### ABOUT THIS EXERCISE
Continue the subtitles on checking Commons files for structured data in OpenRefine, starting right after their last line.

### PAGE EXCERPT
● ● ●
English subtitles for clip: File:OpenRefine Commons - editing - retrieve structured data from Commons files.webm

From Wikimedia Commons, the free media repository
Jump to navigation Jump to search
1
00:00:06,560 --> 00:00:12,000
I have an OpenRefine project here, 
based on files on Wikimedia Commons.

2
00:00:12,000 --> 00:00:13,920
I am interested in finding out

3
00:00:13,920 --> 00:00:16,760
whether the files that I have selected here

4
00:00:16,760 --> 00:00:19,240
already have certain structured data statements.

5
00:00:19,240 --> 00:00:23,720
So that I'm sure that I'm not 
adding duplicates of them.

6
00:00:23,720 --> 00:00:27,080
And just to explore what is already there.

7
00:00:27,080 --> 00:00:30,240
In practice I'm interested in finding out:

8
00:00:30,240 --> 00:00:33,760
whether these files already 
have a Depicts statement,

9
00:00:33,760 --> 00:00:36,040
whether they already have a Creator,

10
00:00:36,040 --> 00:00:37,080
and a Collection,

11
00:00:37,080 --> 00:00:41,000
because I would be interested in 
adding this information to the files.

12
00:00:41,000 --> 00:00:45,960
How do I check in OpenRefine whether 
these files already have this information?

13
00:00:45,960 --> 00:00:49,760
I can create columns with that structured data.

14
00:00:49,760 --> 00:00:51,320
I do that as follows.
● ● ●
### Stored data
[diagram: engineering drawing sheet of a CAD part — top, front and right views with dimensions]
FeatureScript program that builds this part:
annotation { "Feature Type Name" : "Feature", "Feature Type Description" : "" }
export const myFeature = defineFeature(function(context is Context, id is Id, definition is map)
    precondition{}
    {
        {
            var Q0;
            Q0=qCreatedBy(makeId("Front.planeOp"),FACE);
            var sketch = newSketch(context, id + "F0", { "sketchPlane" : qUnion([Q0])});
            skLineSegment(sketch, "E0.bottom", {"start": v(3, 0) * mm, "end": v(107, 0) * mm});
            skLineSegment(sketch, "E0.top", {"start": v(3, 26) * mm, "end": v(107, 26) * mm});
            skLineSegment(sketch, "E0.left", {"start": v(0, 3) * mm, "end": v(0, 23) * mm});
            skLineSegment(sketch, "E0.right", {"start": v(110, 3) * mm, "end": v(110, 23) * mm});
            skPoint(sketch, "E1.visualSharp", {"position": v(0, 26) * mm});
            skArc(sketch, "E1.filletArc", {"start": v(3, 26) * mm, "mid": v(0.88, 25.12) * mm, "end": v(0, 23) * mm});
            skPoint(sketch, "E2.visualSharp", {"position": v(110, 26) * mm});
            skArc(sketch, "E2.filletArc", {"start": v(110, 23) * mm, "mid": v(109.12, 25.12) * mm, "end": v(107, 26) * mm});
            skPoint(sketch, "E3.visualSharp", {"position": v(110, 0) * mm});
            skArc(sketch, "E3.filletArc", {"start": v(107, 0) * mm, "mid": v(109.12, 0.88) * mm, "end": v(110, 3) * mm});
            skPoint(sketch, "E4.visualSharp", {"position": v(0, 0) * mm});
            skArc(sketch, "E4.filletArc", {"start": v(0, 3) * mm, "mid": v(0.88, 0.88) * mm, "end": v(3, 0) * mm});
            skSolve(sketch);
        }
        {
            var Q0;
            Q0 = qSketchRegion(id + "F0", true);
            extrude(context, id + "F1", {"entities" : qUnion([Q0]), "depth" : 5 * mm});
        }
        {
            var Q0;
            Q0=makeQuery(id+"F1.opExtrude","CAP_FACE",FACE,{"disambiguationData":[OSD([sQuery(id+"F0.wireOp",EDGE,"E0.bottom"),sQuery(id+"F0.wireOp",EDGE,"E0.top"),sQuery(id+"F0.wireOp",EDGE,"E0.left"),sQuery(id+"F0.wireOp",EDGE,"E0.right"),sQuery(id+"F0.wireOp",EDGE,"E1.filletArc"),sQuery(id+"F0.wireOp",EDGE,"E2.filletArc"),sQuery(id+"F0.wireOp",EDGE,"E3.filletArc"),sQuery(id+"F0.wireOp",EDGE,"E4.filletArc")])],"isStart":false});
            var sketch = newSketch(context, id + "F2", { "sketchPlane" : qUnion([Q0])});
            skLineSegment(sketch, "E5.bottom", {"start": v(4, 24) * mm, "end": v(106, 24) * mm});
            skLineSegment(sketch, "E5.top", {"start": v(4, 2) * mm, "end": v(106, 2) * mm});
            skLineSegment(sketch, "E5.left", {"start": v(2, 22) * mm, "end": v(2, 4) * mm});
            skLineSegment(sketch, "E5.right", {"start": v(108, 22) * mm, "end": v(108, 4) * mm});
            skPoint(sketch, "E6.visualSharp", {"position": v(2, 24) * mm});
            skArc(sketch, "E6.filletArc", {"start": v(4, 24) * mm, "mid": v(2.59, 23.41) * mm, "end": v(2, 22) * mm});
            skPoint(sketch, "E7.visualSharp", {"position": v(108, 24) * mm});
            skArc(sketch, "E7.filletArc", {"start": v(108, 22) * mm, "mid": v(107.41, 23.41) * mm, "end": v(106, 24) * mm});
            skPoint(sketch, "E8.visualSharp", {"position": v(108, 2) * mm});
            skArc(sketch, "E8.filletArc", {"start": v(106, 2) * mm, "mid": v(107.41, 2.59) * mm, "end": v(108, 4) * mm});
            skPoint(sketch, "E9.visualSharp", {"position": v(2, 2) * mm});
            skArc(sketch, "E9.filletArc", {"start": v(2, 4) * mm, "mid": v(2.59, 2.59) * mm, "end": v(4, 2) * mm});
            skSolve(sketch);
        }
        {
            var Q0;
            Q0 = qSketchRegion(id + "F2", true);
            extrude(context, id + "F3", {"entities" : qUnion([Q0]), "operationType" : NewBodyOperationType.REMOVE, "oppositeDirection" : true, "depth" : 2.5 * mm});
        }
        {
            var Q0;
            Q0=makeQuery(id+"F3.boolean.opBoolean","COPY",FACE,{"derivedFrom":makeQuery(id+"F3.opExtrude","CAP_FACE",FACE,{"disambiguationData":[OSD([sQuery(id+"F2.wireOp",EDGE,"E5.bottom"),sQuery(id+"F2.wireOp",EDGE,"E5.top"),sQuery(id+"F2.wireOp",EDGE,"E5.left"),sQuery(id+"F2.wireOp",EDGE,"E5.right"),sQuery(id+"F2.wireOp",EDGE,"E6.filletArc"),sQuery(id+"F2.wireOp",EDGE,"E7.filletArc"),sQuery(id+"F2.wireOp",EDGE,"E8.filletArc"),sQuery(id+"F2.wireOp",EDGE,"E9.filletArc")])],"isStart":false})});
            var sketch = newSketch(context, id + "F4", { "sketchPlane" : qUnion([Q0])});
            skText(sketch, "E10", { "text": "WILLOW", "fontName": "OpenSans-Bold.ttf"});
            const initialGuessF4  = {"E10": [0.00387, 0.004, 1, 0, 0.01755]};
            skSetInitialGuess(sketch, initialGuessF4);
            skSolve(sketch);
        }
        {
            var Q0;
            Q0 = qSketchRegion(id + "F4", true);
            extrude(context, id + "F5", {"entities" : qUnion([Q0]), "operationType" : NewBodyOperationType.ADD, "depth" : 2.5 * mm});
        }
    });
● ● ●
### OUTPUT FOR THIS TASK
15
00:00:51,320 --> 00:00:56,680
I go to the file column menu.

16
00:00:56,680 --> 00:01:00,120
The files already need to be 
reconciled with Wikimedia Commons

17
00:01:00,120 --> 00:01:02,240
And you can see that that has happened

18
00:01:02,240 --> 00:01:05,519
if the column has a dark green line,

19
00:01:05,519 --> 00:01:07,080
if the file names are blue,

20
00:01:07,080 --> 00:01:12,400
and you can click on them 
and open them in a new tab,

21
00:01:12,400 --> 00:01:15,880
and, if you have the Wikimedia Commons 
extension installed in OpenRefine,

22
00:01:15,880 --> 00:01:19,360
you should also see thumbnails of the files.

23
00:01:19,360 --> 00:01:23,880
I am selecting the menu of the file column.

24
00:01:23,880 --> 00:01:30,640
I select the option "Edit column..." - 
"Add columns from reconciled values ".

25
00:01:30,640 --> 00:01:36,440
Then OpenRefine will present me with some 
options of structured data that I can retrieve.

26
00:01:36,440 --> 00:01:41,280
As I said, I was interested in 
the Collection of the files.

27
00:01:41,280 --> 00:01:44,000
I was also interested in the Creator,

28
00:01:44,000 --> 00:01:47,680
and whether they have a Depicts statement.

29
00:01:47,680 --> 00:01:50,240
In the preview you can already see that.

30
00:01:50,240 --> 00:01:54,400
It shows me in advance some 
things that I'm interested in.

31
00:01:54,400 --> 00:01:58,160
Let's say... I'm also clicking on Inception.

32
00:01:58,160 --> 00:02:00,720
But then I decide I actually am not interested

33
00:02:00,720 --> 00:02:03,920
to see whether these files 
have an Inception statement.

34
00:02:03,920 --> 00:02:07,120
Then I can remove this option again.

35
00:02:07,120 --> 00:02:09,199
I click "OK".

36
00:02:09,199 --> 00:02:13,880
And then OpenRefine will load columns 
with that structured data for me.

37
00:02:13,880 --> 00:02:19,040
And, as you can see, there is no 
information at all about the collection.

38
00:02:19,040 --> 00:02:22,640
There's no structured data yet around collection.

39
00:02:22,640 --> 00:02:26,960
But all the files already have Creator statements.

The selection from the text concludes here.